In 1890, on the advice of Engels, Schmidt accepted a position as editor of the Swiss newspaper Züricher Post. Schmidt turned on what he perceived to be economic determinism in Engels' position and switched to neo-Kantian positions. He emphasized the ethical aspects of the labor movement such as sacrifice, consciousness and party loyalty. According to Schmidt, these qualities arise from the primary animal superegoistic instincts that are formed in every living being in the course of evolution to preserve the species and become more conscious and rational in humans in order to be realized in the working class. The philosophical works of Schmidt, in which he proposed to combine Marxism with the philosophy of Immanuel Kant, served as an ideological source of Marxist revisionism espoused by Eduard Bernstein.

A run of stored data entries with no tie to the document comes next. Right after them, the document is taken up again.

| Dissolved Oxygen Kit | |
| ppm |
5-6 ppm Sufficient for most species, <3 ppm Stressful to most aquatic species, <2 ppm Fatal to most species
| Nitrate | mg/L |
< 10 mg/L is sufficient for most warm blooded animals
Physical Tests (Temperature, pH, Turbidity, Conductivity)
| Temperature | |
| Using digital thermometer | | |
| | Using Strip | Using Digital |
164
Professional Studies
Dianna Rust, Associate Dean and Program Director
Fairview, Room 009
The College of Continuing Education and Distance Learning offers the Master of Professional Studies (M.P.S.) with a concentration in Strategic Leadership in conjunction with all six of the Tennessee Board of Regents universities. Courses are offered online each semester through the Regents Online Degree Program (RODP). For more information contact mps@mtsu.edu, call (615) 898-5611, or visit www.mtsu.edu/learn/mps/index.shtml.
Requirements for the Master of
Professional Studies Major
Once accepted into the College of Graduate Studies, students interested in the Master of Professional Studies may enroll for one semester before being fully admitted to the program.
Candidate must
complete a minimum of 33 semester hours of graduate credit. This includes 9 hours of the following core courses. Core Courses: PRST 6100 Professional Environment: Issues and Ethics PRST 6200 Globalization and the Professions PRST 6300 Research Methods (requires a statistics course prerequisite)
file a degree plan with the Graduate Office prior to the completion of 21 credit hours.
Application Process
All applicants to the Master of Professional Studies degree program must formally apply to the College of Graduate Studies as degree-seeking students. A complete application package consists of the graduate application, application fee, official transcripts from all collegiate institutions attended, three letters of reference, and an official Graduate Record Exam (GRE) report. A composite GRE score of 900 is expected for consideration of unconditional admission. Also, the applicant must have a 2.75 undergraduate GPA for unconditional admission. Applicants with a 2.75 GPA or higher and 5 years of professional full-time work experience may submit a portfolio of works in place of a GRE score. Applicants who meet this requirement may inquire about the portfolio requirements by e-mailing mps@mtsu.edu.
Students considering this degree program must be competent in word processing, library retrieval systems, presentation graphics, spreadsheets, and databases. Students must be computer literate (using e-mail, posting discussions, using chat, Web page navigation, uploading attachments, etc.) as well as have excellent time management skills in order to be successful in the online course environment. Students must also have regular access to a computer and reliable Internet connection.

Since Schmidt saw no possibility of an academic career in Switzerland for himself, he returned to Berlin in 1895, where he worked for the social democratic weekly newspaper Vorwärts. He was chairman of the Freie Volksbühne from 1897 to 1918. In 1919, Konrad Haenisch appointed him professor at the Berlin Polylitechnikum. Schmidt and his wife Anna were buried in the artists' department of Berlin's Friedrichsfelde Central Cemetery. His sister Käthe Kollwitz created the tombstone.